No L Service Btw Man & BK For Years?

This is the very realistic question being wondered by many riders as the MTA is still feeling the wrath of Hurricane Sandy in terms of system conditions.

Much like the R Train train’s Montauge Tube, the L Train train’s Canarsie Tube was damaged by saltwater flooding. At first estimates, it would take nearly 3 years to complete the work.

Here is more via a story by Christopher Robbins in Gothamist:

Governor Cuomo’s announcement last week that 30 subway stations would be completely closed for months at a time in order to properly “revamp” them was greeted with groans by riders. But a disruption of epic proportions potentially looms for New Yorkers who rely on the L train to get in and out of Manhattan.

Like the R train’s Montague Tube, the L train’s Canarsie Tube was flooded with saltwater and severely damaged during Hurricane Sandy. The Montague Tube was shut down and repaired in 13 months—one month and $58 million under budget—while riders found other ways to get to work.

The project to repair the Canarsie Tube is projected to take three years, and the MTA is considering shutting down service between Manhattan and Brooklyn entirely to get it done, according to MTA sources familiar with the initiative.

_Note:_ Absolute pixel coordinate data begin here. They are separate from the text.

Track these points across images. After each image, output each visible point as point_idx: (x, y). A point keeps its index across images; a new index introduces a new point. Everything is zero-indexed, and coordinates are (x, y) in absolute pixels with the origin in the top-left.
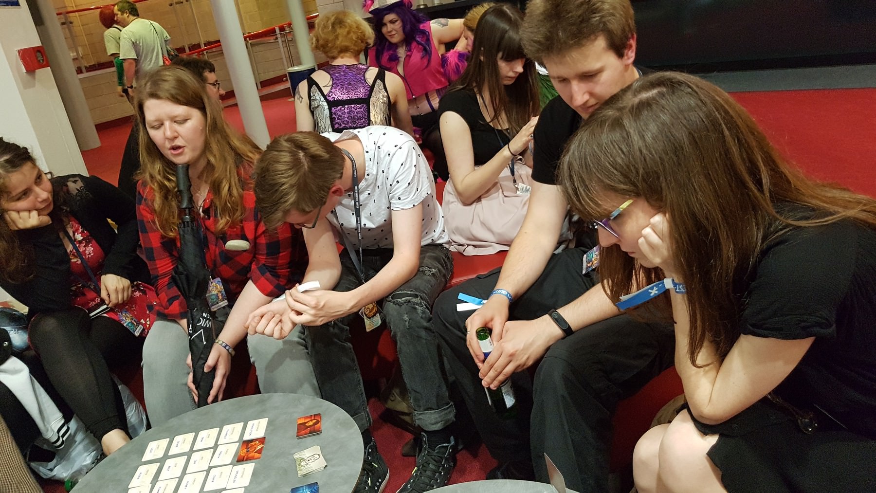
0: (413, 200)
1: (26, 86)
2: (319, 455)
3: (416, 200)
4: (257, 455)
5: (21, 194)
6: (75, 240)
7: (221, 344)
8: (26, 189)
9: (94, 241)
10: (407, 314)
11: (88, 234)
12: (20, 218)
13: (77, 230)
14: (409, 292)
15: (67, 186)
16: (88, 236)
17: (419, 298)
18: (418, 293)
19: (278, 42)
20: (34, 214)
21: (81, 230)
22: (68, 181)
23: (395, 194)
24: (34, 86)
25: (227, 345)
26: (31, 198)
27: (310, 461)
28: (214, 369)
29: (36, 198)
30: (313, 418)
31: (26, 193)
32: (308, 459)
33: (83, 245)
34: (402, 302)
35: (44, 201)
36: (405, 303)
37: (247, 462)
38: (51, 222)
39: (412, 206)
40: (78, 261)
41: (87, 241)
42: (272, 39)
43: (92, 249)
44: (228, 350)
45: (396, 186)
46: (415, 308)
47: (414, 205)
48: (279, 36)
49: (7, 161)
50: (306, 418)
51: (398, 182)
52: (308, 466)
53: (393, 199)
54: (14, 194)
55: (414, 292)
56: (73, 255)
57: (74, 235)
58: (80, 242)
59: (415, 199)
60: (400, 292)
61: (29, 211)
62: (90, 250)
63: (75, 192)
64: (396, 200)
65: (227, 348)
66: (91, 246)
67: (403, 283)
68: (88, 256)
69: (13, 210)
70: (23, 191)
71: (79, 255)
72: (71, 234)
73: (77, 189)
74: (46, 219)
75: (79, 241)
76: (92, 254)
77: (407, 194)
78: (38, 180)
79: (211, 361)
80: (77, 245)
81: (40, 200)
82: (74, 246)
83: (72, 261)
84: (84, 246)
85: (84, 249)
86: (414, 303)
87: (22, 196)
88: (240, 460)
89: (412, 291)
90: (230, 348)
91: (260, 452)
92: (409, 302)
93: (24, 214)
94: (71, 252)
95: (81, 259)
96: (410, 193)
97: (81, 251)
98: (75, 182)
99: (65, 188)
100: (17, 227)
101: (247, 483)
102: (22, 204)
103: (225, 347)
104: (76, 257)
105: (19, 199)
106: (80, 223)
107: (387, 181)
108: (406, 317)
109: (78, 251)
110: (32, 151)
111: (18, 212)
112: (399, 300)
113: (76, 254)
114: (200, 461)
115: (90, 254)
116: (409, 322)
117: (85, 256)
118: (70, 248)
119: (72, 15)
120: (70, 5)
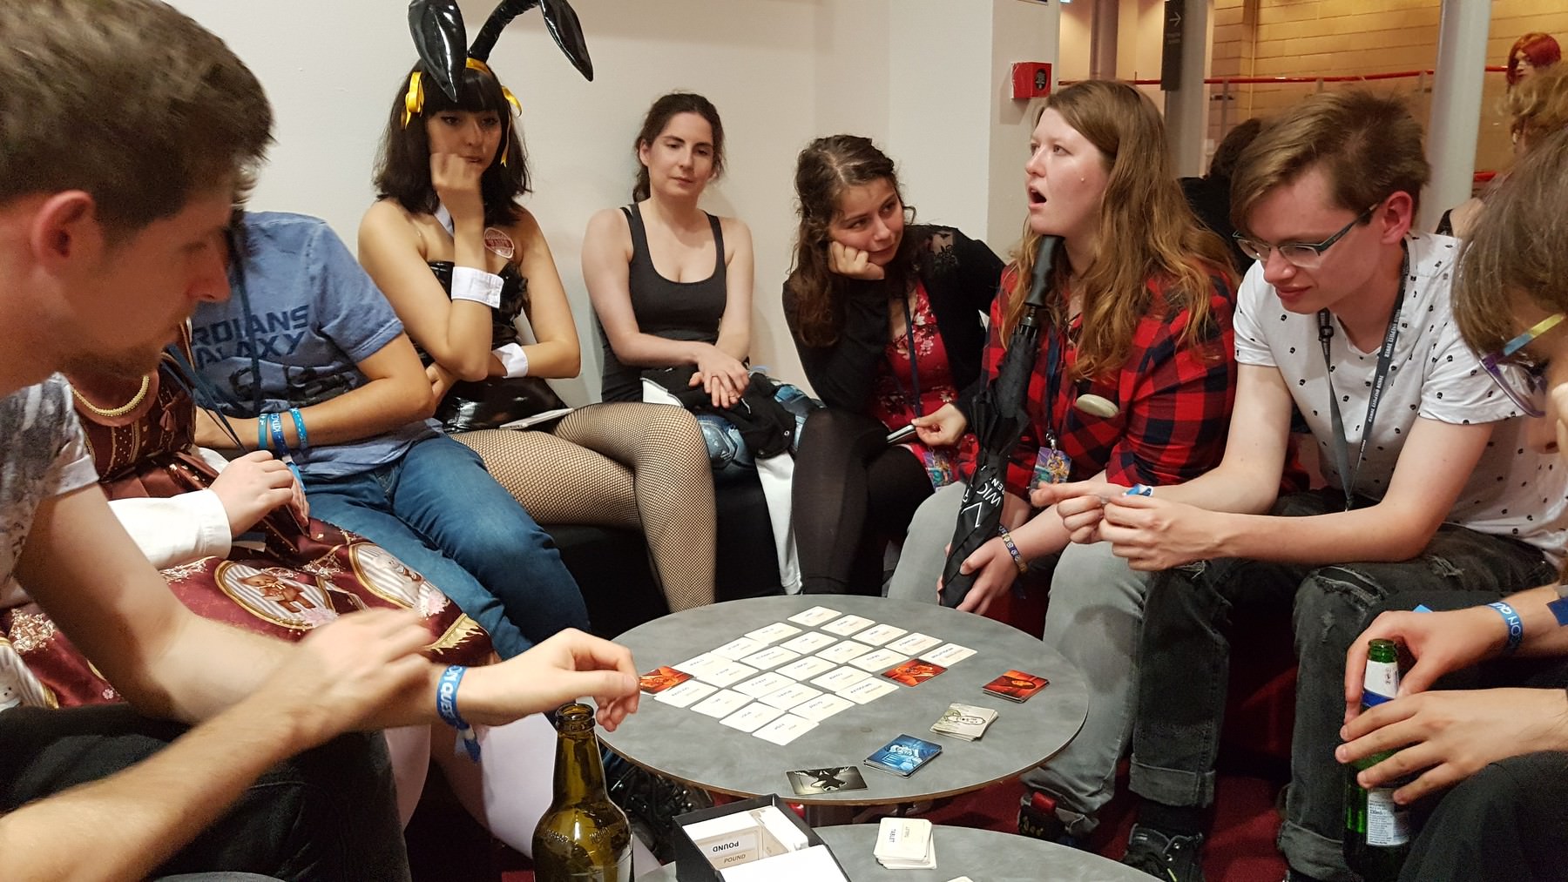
0: (1469, 409)
1: (1005, 119)
2: (984, 721)
3: (1478, 413)
4: (913, 681)
5: (857, 220)
6: (914, 322)
7: (1006, 543)
8: (866, 215)
9: (938, 335)
10: (1332, 612)
11: (935, 321)
12: (844, 256)
13: (923, 308)
14: (1360, 577)
15: (931, 239)
16: (933, 324)
17: (1378, 596)
18: (1379, 588)
20: (863, 256)
21: (927, 311)
22: (936, 233)
23: (1434, 384)
24: (1018, 122)
25: (1014, 548)
26: (868, 232)
27: (965, 721)
28: (976, 573)
29: (873, 235)
30: (1031, 680)
31: (864, 221)
32: (966, 718)
33: (922, 334)
34: (1334, 587)
35: (881, 241)
36: (1337, 589)
37: (893, 681)
38: (882, 278)
39: (1461, 422)
40: (905, 354)
41: (929, 330)
43: (932, 345)
44: (1014, 557)
45: (1443, 367)
46: (1356, 610)
47: (1466, 422)
49: (856, 168)
50: (1021, 674)
51: (1450, 358)
52: (955, 725)
53: (1428, 394)
54: (848, 216)
55: (1371, 580)
56: (903, 343)
57: (916, 314)
58: (920, 328)
59: (1475, 409)
60: (1342, 569)
61: (859, 250)
62: (929, 344)
63: (938, 250)
64: (1433, 395)
65: (1014, 552)
66: (932, 340)
67: (1365, 559)
68: (921, 354)
69: (840, 242)
70: (860, 216)
71: (912, 346)
72: (912, 310)
73: (942, 247)
74: (877, 270)
75: (918, 326)
76: (929, 353)
77: (1462, 392)
78: (886, 210)
79: (974, 559)
80: (914, 331)
81: (876, 238)
82: (909, 333)
83: (899, 351)
84: (922, 337)
85: (921, 340)
86: (1358, 600)
87: (855, 223)
88: (889, 675)
89: (1367, 577)
90: (1018, 554)
91: (919, 680)
92: (1347, 591)
93: (850, 252)
94: (902, 337)
95: (912, 353)
96: (1468, 393)
97: (915, 341)
98: (944, 236)
99: (927, 241)
100: (837, 267)
101: (863, 701)
102: (854, 236)
103: (1010, 550)
104: (906, 348)
105: (851, 227)
106: (930, 301)
107: (1431, 352)
108: (1328, 619)
109: (911, 340)
110: (899, 168)
111: (845, 246)
112: (1330, 581)
113: (906, 343)
114: (844, 652)
115: (926, 351)
116: (1329, 631)
117: (918, 352)
118: (900, 331)
119: (1242, 86)
120: (1246, 71)
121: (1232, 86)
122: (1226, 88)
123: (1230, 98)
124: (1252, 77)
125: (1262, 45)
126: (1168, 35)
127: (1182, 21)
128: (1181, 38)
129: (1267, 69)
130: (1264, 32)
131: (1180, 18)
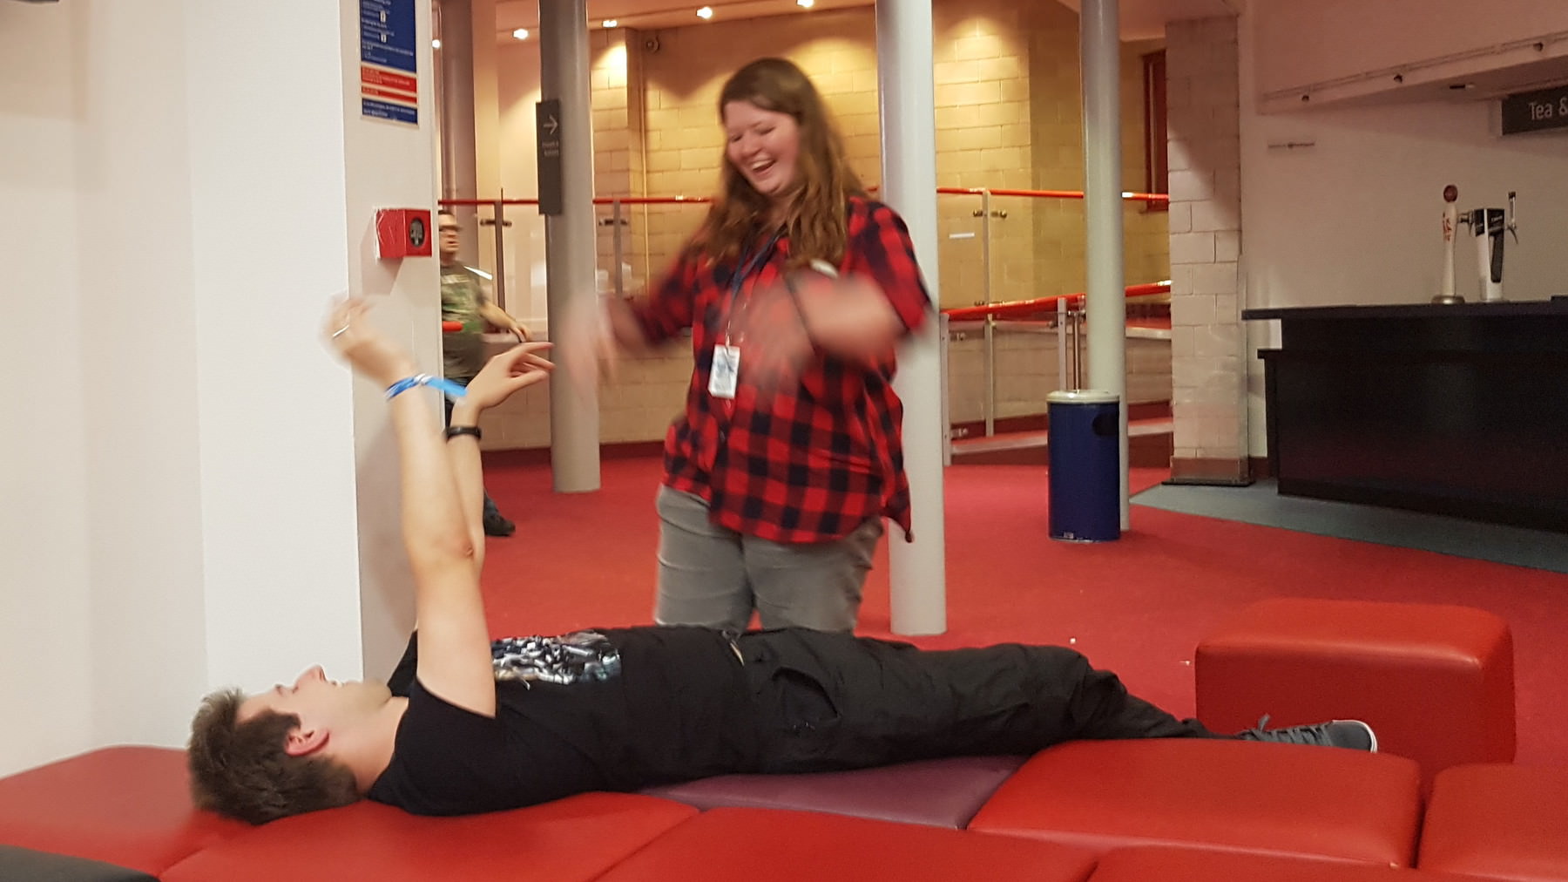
19: (1057, 334)
24: (390, 290)
42: (1044, 326)
48: (1062, 319)
119: (634, 207)
120: (638, 189)
121: (623, 207)
122: (617, 212)
123: (624, 223)
124: (645, 196)
125: (652, 156)
126: (544, 144)
127: (559, 129)
128: (559, 148)
129: (661, 187)
130: (654, 137)
131: (556, 124)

In this scenario, Manhattan-bound L service would terminate at Bedford Avenue, the line’s busiest station.

More than 300,000 New Yorkers ride the L train on an average weekday. When the Montague Tube was damaged by Hurricane Sandy it had 65,000 daily riders.

Another option being weighed is to keep one of the two tunnels open while repairing the other—there are separate Manhattan-bound and Brooklyn-bound tunnels—leaving room for limited service.

“If one tunnel is down, how bad will the L train be in the mornings just going one way?” one source says. “It’ll be packed beyond belief. It’ll be a fight. Is that the smartest way to do it if it’s going to be the difference of a year? I don’t know.”

Click here for the complete report.

If the MTA goes the full suspension route, I know many riders & elected officials will jump down the throat of the agency & how it is screwing people over, etc… but the repairs need to be made. Yes, it will be tough to deal with & a major inconvenience but that is how it has to be sometimes.